Read through the records below and copy each line that uses the word "медицинский".

Provided records:
◇ ◇ ◇ ◇ ◇ ◇ ◇

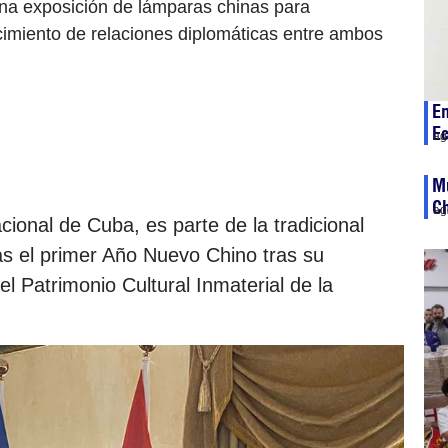
na exposición de lámparas chinas para
cimiento de relaciones diplomáticas entre ambos
E
Ec
ag
M
C
ag
ional de Cuba, es parte de la tradicional
ás el primer Año Nuevo Chino tras su
el Patrimonio Cultural Inmaterial de la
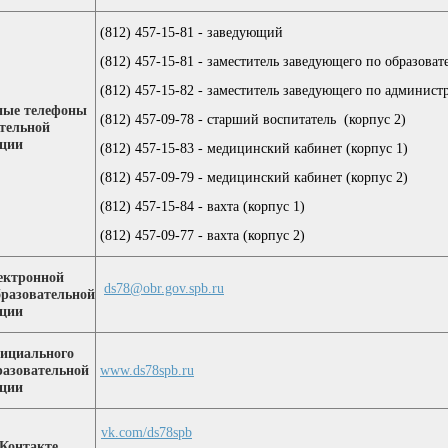
(812) 457-15-81 - заведующий
(812) 457-15-81 - заместитель заведующего по образовате
(812) 457-15-82 - заместитель заведующего по администр
ные телефоны
(812) 457-09-78 - старший воспитатель (корпус 2)
тельной
ации
(812) 457-15-83 - медицинский кабинет (корпус 1)
(812) 457-09-79 - медицинский кабинет (корпус 2)
(812) 457-15-84 - вахта (корпус 1)
(812) 457-09-77 - вахта (корпус 2)
ектронной
ds78@obr.gov.spb.ru
бразовательной
ации
фициального
разовательной
www.ds78spb.ru
ации
vk.com/ds78spb
Контакте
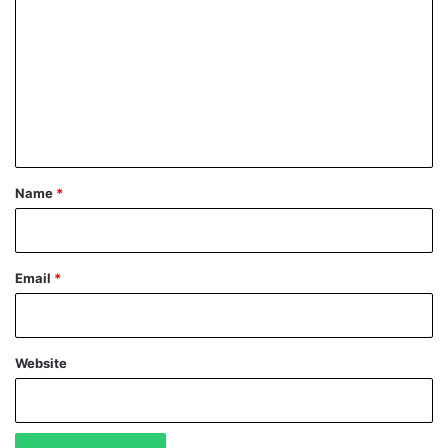
o
m
m
e
n
t
*
Name
*
Email
*
Website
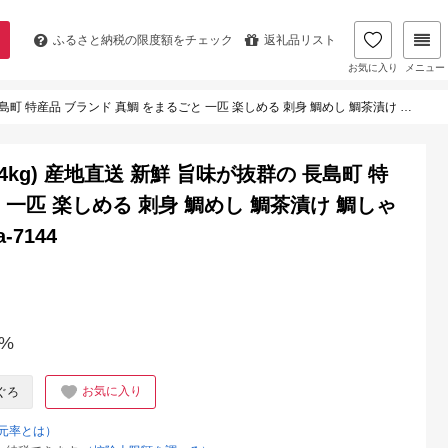
ふるさと納税の
限度額をチェック
返礼品リスト
お気に入り
メニュー
鯛 をまるごと 一匹 楽しめる 刺身 鯛めし 鯛茶漬け 鯛しゃぶ 鯛刺身 鮮魚 冷蔵 【JFA】jfa-7144
kg) 産地直送 新鮮 旨味が抜群の 長島町 特
 一匹 楽しめる 刺身 鯛めし 鯛茶漬け 鯛しゃ
-7144
%
お気に入り
ぐろ
元率とは）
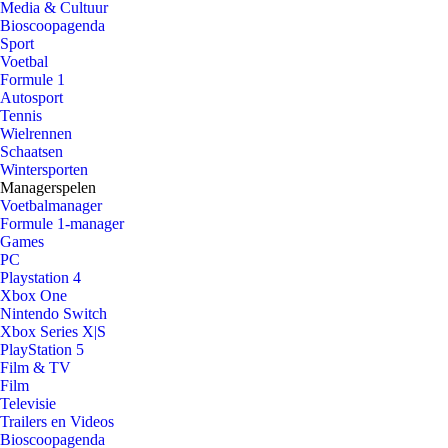
Media & Cultuur
Bioscoopagenda
Sport
Voetbal
Formule 1
Autosport
Tennis
Wielrennen
Schaatsen
Wintersporten
Managerspelen
Voetbalmanager
Formule 1-manager
Games
PC
Playstation 4
Xbox One
Nintendo Switch
Xbox Series X|S
PlayStation 5
Film & TV
Film
Televisie
Trailers en Videos
Bioscoopagenda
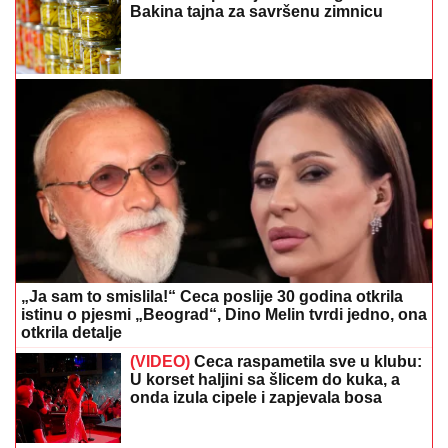
Bakina tajna za savršenu zimnicu
„Ja sam to smislila!“ Ceca poslije 30 godina otkrila
istinu o pjesmi „Beograd“, Dino Melin tvrdi jedno, ona
otkrila detalje
(VIDEO)
Ceca raspametila sve u klubu:
U korset haljini sa šlicem do kuka, a
onda izula cipele i zapjevala bosa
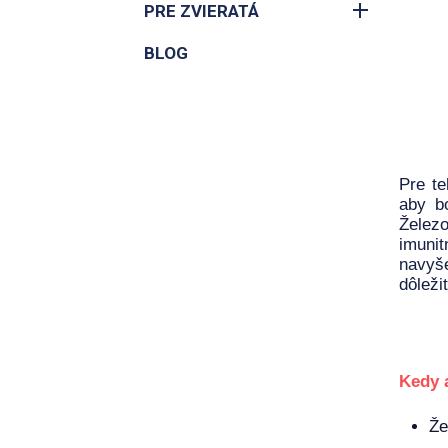
PRE ZVIERATÁ
BLOG
Pre te
aby b
Železo
imunit
navyše
dôleži
Kedy 
Že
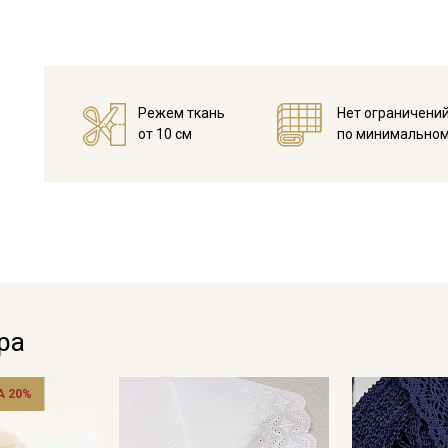
Режем ткань
Нет ограничени
от 10 см
по минимальном
Секретная рассылка от
Купава
Мы публикуем здесь дополнительные
ра
промокоды и скидки до 30% на узкие
категории тканей
 20%
Электронная почта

◇ ◇ ◇ ◇ ◇ ◇ ◇

Solution to this problem:
(812) 457-15-83 - медицинский кабинет (корпус 1)
(812) 457-09-79 - медицинский кабинет (корпус 2)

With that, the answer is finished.